Exercise aim
Could you copy exactly the lines from the one containing "### Mitigation" through the last line of the records below, and nothing else?

Dataset entries
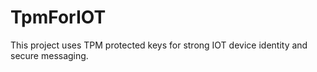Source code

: # TpmForIOT
This project uses TPM protected keys for strong IOT device identity and secure messaging.
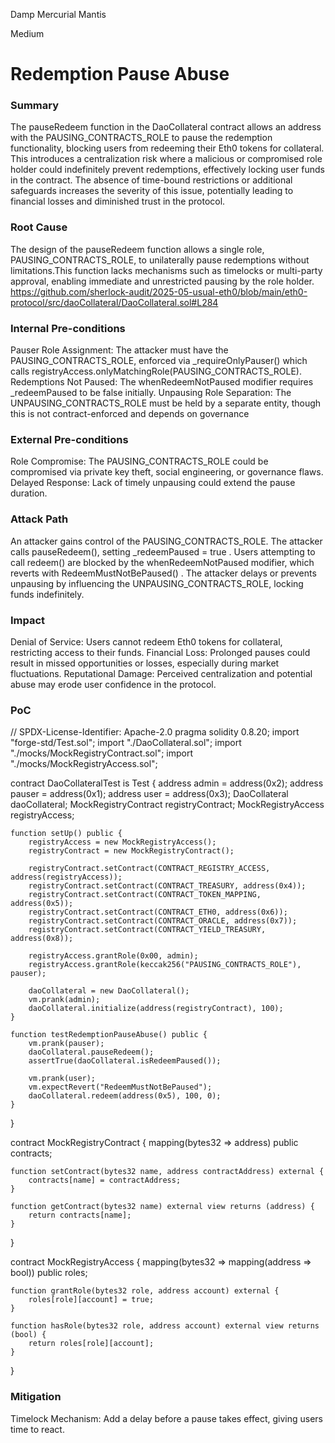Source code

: Damp Mercurial Mantis

Medium

# Redemption Pause Abuse

### Summary

The pauseRedeem function in the DaoCollateral contract allows an address with the PAUSING_CONTRACTS_ROLE to pause the redemption functionality, blocking users from redeeming their Eth0 tokens for collateral. This introduces a centralization risk where a malicious or compromised role holder could indefinitely prevent redemptions, effectively locking user funds in the contract. The absence of time-bound restrictions or additional safeguards increases the severity of this issue, potentially leading to financial losses and diminished trust in the protocol.

### Root Cause

The design of the pauseRedeem function allows a single role, PAUSING_CONTRACTS_ROLE, to unilaterally pause redemptions without limitations.This function lacks mechanisms such as timelocks or multi-party approval, enabling immediate and unrestricted pausing by the role holder.
https://github.com/sherlock-audit/2025-05-usual-eth0/blob/main/eth0-protocol/src/daoCollateral/DaoCollateral.sol#L284

### Internal Pre-conditions

Pauser Role Assignment: The attacker must have the PAUSING_CONTRACTS_ROLE, enforced via _requireOnlyPauser() which calls registryAccess.onlyMatchingRole(PAUSING_CONTRACTS_ROLE).
Redemptions Not Paused: The whenRedeemNotPaused modifier requires _redeemPaused to be false initially.
Unpausing Role Separation: The UNPAUSING_CONTRACTS_ROLE must be held by a separate entity, though this is not contract-enforced and depends on governance

### External Pre-conditions

Role Compromise: The PAUSING_CONTRACTS_ROLE could be compromised via private key theft, social engineering, or governance flaws.
Delayed Response: Lack of timely unpausing could extend the pause duration.

### Attack Path

An attacker gains control of the PAUSING_CONTRACTS_ROLE.
The attacker calls pauseRedeem(), setting _redeemPaused = true .
Users attempting to call redeem() are blocked by the whenRedeemNotPaused modifier, which reverts with RedeemMustNotBePaused() .
The attacker delays or prevents unpausing by influencing the UNPAUSING_CONTRACTS_ROLE, locking funds indefinitely.

### Impact

Denial of Service: Users cannot redeem Eth0 tokens for collateral, restricting access to their funds.
Financial Loss: Prolonged pauses could result in missed opportunities or losses, especially during market fluctuations.
Reputational Damage: Perceived centralization and potential abuse may erode user confidence in the protocol.

### PoC

// SPDX-License-Identifier: Apache-2.0
pragma solidity 0.8.20;
import "forge-std/Test.sol";
import "./DaoCollateral.sol";
import "./mocks/MockRegistryContract.sol";
import "./mocks/MockRegistryAccess.sol";

contract DaoCollateralTest is Test {
    address admin = address(0x2);
    address pauser = address(0x1);
    address user = address(0x3);
    DaoCollateral daoCollateral;
    MockRegistryContract registryContract;
    MockRegistryAccess registryAccess;

    function setUp() public {
        registryAccess = new MockRegistryAccess();
        registryContract = new MockRegistryContract();

        registryContract.setContract(CONTRACT_REGISTRY_ACCESS, address(registryAccess));
        registryContract.setContract(CONTRACT_TREASURY, address(0x4));
        registryContract.setContract(CONTRACT_TOKEN_MAPPING, address(0x5));
        registryContract.setContract(CONTRACT_ETH0, address(0x6));
        registryContract.setContract(CONTRACT_ORACLE, address(0x7));
        registryContract.setContract(CONTRACT_YIELD_TREASURY, address(0x8));

        registryAccess.grantRole(0x00, admin); 
        registryAccess.grantRole(keccak256("PAUSING_CONTRACTS_ROLE"), pauser);

        daoCollateral = new DaoCollateral();
        vm.prank(admin);
        daoCollateral.initialize(address(registryContract), 100);
    }

    function testRedemptionPauseAbuse() public {
        vm.prank(pauser);
        daoCollateral.pauseRedeem();
        assertTrue(daoCollateral.isRedeemPaused());

        vm.prank(user);
        vm.expectRevert("RedeemMustNotBePaused");
        daoCollateral.redeem(address(0x5), 100, 0);
    }
}

contract MockRegistryContract {
    mapping(bytes32 => address) public contracts;

    function setContract(bytes32 name, address contractAddress) external {
        contracts[name] = contractAddress;
    }

    function getContract(bytes32 name) external view returns (address) {
        return contracts[name];
    }
}

contract MockRegistryAccess {
    mapping(bytes32 => mapping(address => bool)) public roles;

    function grantRole(bytes32 role, address account) external {
        roles[role][account] = true;
    }

    function hasRole(bytes32 role, address account) external view returns (bool) {
        return roles[role][account];
    }
}

### Mitigation

Timelock Mechanism: Add a delay before a pause takes effect, giving users time to react.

Result of the exercise
### Mitigation

Timelock Mechanism: Add a delay before a pause takes effect, giving users time to react.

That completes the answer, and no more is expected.